This is what the Washington Post considers front-page news

Here's how the worst article you'll read all week begins:

The coffee was still brewing when Chris Ann Cleland got her first reminder of the day that voting for Barack Obama might have been a mistake.

The Prince William County real estate agent was sitting at a long wooden table covered with paperwork. Her clients, a young couple who had brought their 2-week-old baby, were finalizing a short sale on a townhouse that they were anxious to unload, even if it meant ruining their credit, because they had maxed out their credit cards trying to make the payments.

For Cleland, it was another example -- one of many this day -- of the broken promises of a president who she thought would be different.

Got that? The housing collapse is Barack Obama's fault. Never mind that it was well underway long before John Roberts screwed up Obama's oath of office -- something the Washington Post doesn't bother to mention.

A few paragraphs later, the Post acknowledges that Cleland's story may not be representative of ... well, anything at all:

There is no empirical evidence at this point in Virginia's race for governor showing that huge numbers of voters think like Cleland and will respond by sending a message to Washington.
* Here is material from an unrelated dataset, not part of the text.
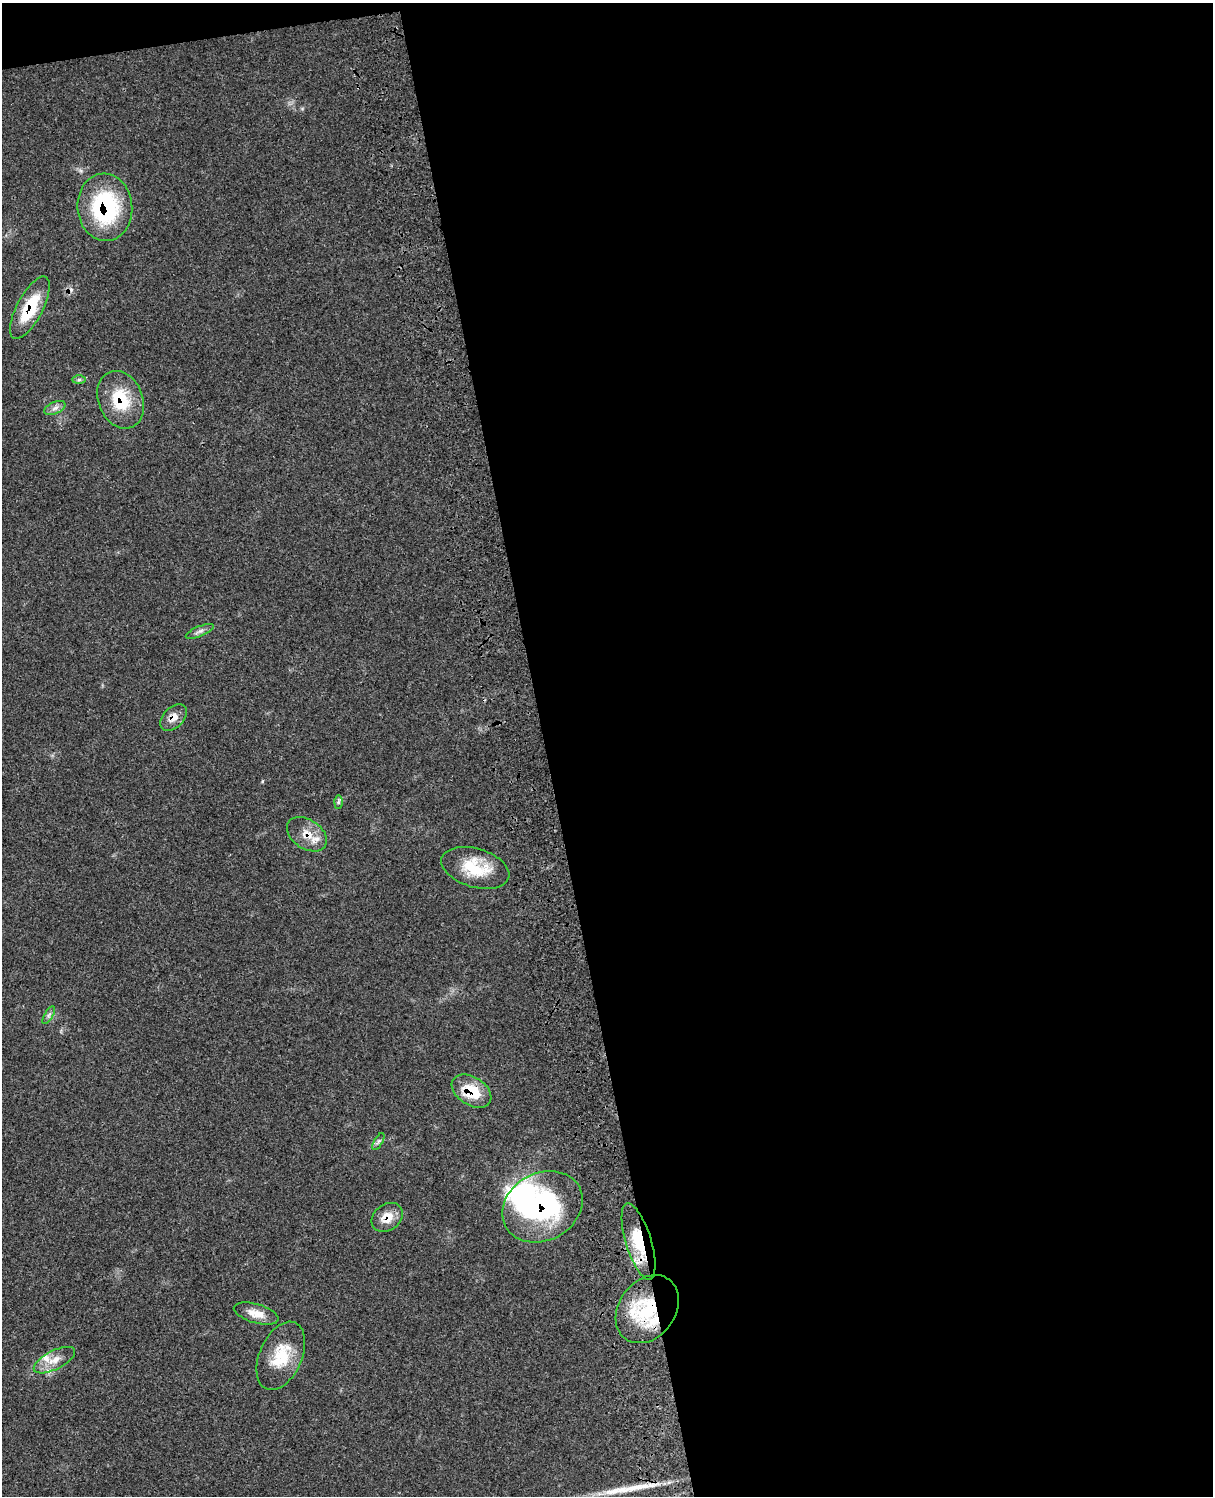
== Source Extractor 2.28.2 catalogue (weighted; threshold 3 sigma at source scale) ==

Then the Post went right back to recounting up Cleland's complaints, and those of a fellow Obama critic. Paragraph after paragraph devoted to nothing more than typing up two peoples' anecdotal views -- views the Post acknowledges may not be representative of anything, and views the Post does nothing to put in context. Complaints like the fact that, due to economic struggles, some of the residents in her “upper-middle-class enclave” don't want to pay to keep the “crape myrtles and azaleas” in cul-de-sac circles from browning and withering. No, seriously: The Post offers that as an example of Cleland's “disappointment with Obama.”

It goes on like that for 1,400 words -- it's essentially an op-ed by a disgruntled Obama voter, dressed up like a news article. The byline reads “By Sandhya Somashekhar,” but it should say “By Chris Ann Cleland, as told to Sandhya Somashekhar.”

That's not totally fair. Somashekhar did go to the trouble of quoting a Republican strategist saying Democrats are in trouble in Virginia (no Democratic strategist was quoted.)

Oh, did I mention that this article ran on the front page of the Washington Post?